| Exercise description |
Transcribe exactly every line from the one with "(IHC) of normal" to the last line of the listing below, including both.

=-=-=-=-=

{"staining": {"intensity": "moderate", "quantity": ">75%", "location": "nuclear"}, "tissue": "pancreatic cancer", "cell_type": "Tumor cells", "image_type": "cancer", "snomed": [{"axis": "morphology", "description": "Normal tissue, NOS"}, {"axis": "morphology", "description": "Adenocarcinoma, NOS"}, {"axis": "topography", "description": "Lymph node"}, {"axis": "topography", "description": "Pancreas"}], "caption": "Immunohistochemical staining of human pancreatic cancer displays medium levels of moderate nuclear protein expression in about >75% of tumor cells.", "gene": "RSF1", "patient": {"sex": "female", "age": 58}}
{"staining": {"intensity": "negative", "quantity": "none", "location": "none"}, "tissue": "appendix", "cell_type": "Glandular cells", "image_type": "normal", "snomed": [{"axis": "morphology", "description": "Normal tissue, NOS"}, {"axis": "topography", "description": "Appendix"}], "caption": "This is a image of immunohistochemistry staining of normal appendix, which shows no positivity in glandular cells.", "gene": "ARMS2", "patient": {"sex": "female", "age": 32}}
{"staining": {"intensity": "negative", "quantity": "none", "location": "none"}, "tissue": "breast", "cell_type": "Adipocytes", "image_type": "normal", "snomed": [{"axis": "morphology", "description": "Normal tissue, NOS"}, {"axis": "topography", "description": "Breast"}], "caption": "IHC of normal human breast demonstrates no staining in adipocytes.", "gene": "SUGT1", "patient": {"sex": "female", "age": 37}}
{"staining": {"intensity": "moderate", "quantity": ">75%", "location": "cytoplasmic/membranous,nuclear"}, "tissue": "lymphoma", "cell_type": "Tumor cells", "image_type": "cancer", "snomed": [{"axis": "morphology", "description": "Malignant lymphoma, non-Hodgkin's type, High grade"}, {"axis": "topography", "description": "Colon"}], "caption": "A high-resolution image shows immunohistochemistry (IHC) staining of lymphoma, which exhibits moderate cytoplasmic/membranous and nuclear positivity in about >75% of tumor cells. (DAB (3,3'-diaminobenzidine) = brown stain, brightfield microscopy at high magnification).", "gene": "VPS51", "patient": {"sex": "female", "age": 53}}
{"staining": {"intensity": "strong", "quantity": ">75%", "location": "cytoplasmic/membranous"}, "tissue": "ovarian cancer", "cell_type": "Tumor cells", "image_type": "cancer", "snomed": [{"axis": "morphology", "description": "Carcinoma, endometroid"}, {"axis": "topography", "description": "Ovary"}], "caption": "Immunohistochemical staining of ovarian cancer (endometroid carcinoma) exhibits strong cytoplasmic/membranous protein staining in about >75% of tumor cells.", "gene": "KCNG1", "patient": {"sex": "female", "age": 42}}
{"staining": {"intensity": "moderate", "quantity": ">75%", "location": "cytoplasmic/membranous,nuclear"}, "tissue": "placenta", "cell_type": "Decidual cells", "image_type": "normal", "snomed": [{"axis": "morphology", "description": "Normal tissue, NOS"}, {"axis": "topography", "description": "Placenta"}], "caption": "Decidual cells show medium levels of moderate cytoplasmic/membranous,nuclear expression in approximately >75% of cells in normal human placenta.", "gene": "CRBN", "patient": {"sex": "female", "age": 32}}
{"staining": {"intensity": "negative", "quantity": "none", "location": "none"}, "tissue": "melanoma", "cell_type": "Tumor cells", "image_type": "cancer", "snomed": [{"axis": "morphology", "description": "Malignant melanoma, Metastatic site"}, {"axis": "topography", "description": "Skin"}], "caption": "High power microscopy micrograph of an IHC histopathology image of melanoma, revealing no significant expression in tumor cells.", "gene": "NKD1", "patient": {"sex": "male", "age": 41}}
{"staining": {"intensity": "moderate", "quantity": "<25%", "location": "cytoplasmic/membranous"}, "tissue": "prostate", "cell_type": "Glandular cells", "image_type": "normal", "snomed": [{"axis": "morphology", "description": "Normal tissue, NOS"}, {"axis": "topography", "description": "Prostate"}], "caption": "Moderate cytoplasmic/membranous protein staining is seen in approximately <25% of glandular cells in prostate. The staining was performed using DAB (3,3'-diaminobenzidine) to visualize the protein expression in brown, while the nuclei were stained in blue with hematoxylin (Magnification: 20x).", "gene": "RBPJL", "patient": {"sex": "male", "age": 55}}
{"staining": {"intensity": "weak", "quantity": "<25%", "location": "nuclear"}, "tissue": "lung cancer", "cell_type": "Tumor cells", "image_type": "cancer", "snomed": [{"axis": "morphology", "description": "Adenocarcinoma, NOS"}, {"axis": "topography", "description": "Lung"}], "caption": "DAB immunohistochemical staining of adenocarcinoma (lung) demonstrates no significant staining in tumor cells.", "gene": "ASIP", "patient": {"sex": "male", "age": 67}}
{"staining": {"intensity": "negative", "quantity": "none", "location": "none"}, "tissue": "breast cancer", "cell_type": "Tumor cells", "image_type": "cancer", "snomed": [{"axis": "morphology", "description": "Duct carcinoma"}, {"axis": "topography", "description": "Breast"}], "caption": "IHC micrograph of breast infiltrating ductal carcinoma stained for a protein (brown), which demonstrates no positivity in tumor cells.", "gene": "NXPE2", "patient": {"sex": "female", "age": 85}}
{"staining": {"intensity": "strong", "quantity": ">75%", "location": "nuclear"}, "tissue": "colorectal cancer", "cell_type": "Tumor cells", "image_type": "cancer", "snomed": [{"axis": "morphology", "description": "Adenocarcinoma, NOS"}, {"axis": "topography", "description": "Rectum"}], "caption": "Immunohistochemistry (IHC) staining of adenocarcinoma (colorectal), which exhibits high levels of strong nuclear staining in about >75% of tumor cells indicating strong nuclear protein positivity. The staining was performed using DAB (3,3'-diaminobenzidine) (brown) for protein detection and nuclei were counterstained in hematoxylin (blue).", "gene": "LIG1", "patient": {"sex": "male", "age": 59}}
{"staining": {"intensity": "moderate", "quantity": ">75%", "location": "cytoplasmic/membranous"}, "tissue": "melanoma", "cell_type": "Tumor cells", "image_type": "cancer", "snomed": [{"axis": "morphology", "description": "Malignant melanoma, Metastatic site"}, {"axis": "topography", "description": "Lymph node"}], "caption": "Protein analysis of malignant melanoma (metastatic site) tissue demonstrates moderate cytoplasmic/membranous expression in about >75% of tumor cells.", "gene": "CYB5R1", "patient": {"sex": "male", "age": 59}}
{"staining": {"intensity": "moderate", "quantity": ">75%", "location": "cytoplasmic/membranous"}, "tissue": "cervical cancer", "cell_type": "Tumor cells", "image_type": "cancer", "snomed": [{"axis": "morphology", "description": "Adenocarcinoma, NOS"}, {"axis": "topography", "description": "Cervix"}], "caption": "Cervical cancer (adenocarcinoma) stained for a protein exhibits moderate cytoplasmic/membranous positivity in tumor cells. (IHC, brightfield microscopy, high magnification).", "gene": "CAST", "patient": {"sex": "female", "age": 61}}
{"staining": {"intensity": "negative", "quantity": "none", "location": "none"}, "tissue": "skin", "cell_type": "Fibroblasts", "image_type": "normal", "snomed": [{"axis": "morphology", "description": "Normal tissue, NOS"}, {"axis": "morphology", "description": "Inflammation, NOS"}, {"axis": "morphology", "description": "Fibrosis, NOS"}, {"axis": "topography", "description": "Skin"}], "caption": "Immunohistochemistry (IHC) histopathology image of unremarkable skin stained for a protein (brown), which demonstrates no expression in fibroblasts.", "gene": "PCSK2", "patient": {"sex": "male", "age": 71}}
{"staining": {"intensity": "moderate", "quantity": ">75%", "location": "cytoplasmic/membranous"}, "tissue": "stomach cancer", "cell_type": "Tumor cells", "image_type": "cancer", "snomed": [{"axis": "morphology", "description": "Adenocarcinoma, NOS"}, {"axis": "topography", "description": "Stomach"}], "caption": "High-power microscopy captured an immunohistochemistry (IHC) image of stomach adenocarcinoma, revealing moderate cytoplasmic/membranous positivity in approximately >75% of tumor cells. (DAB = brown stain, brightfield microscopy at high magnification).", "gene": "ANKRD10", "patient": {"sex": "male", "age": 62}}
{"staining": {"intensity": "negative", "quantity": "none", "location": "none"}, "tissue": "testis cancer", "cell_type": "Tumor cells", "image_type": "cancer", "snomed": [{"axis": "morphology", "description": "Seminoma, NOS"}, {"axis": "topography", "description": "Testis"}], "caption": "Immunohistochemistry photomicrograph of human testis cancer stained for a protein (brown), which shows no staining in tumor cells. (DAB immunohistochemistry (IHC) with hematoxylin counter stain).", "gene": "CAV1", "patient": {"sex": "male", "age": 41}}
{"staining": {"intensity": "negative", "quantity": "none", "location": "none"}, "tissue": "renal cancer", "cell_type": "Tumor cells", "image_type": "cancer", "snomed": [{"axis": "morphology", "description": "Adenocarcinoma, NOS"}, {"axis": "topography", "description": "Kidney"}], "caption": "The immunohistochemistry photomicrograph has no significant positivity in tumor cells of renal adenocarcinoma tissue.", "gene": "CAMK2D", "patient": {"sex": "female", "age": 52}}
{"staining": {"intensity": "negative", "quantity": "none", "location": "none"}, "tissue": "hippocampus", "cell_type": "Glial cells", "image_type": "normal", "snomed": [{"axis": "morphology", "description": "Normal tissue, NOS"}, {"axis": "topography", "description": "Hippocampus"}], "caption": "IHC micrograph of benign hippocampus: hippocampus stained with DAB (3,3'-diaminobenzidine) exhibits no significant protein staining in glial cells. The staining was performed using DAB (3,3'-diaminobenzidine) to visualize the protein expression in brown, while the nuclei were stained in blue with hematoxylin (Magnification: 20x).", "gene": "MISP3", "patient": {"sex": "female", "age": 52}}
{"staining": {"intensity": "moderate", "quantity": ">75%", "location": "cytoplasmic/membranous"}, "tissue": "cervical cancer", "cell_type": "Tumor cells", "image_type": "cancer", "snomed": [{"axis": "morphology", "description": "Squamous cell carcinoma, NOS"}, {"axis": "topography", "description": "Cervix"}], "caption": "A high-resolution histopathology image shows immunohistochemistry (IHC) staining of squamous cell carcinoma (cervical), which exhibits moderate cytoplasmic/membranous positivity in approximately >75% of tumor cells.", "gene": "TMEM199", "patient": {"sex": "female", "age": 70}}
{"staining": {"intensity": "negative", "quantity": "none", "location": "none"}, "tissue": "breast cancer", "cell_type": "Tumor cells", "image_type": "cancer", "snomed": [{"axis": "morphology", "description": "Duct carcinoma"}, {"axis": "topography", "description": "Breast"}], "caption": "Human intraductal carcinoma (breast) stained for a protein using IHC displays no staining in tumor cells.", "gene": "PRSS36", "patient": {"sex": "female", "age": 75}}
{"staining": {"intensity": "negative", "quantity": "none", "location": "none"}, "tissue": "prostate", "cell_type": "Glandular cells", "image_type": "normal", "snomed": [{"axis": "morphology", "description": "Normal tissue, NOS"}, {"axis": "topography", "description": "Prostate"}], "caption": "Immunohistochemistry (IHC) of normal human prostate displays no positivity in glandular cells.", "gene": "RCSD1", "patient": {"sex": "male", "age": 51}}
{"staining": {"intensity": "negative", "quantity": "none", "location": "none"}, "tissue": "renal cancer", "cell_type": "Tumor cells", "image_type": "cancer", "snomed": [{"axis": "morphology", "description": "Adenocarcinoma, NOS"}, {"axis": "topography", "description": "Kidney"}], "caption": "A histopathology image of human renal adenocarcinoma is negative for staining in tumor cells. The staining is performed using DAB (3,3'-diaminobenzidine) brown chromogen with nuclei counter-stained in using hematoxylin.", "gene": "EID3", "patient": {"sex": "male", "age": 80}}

=-=-=-=-=

| Solved exercise |
{"staining": {"intensity": "negative", "quantity": "none", "location": "none"}, "tissue": "prostate", "cell_type": "Glandular cells", "image_type": "normal", "snomed": [{"axis": "morphology", "description": "Normal tissue, NOS"}, {"axis": "topography", "description": "Prostate"}], "caption": "Immunohistochemistry (IHC) of normal human prostate displays no positivity in glandular cells.", "gene": "RCSD1", "patient": {"sex": "male", "age": 51}}
{"staining": {"intensity": "negative", "quantity": "none", "location": "none"}, "tissue": "renal cancer", "cell_type": "Tumor cells", "image_type": "cancer", "snomed": [{"axis": "morphology", "description": "Adenocarcinoma, NOS"}, {"axis": "topography", "description": "Kidney"}], "caption": "A histopathology image of human renal adenocarcinoma is negative for staining in tumor cells. The staining is performed using DAB (3,3'-diaminobenzidine) brown chromogen with nuclei counter-stained in using hematoxylin.", "gene": "EID3", "patient": {"sex": "male", "age": 80}}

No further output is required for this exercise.